Ihr glaubt nicht, was ich dort gesehen habe … mitten im Wald ein Typ mit Laubbläser! (nein, nein, ich war nüchtern und meine halluzinogene Zeit ist dreißig Jahre her) 
Und was für einer - nicht so eine kleine Blastüte, die jeder ordentliche Papi in der Garage liegen hat.

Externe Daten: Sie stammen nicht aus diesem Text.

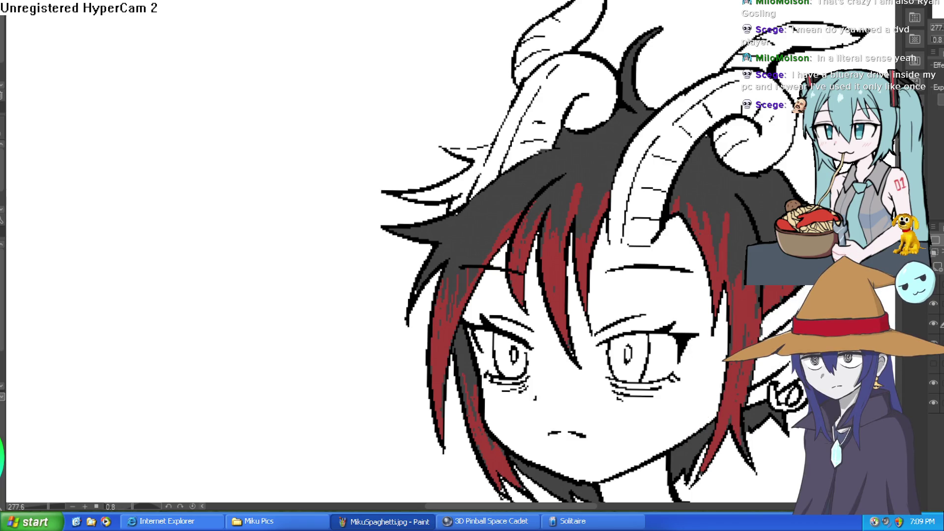
pyautogui.scroll(-3, 593, 197)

Nein, richtiges Profigerät - mit den Dingern werden hier in der Rheinaue die Heißluftballone aufgeblasen.

Gut ich verstehe, dass für die Muttis mit Stöckelschuhen der Weg zu den Wildschweinen gesichert werden muss … 
Aber was kommt als Nächstes: Trails mit rutschfestem Parkett und gefliesten Anliegern - die Fliesen natürlich mit Anti-Rutsch-Aufklebern für die Duschwanne garniert???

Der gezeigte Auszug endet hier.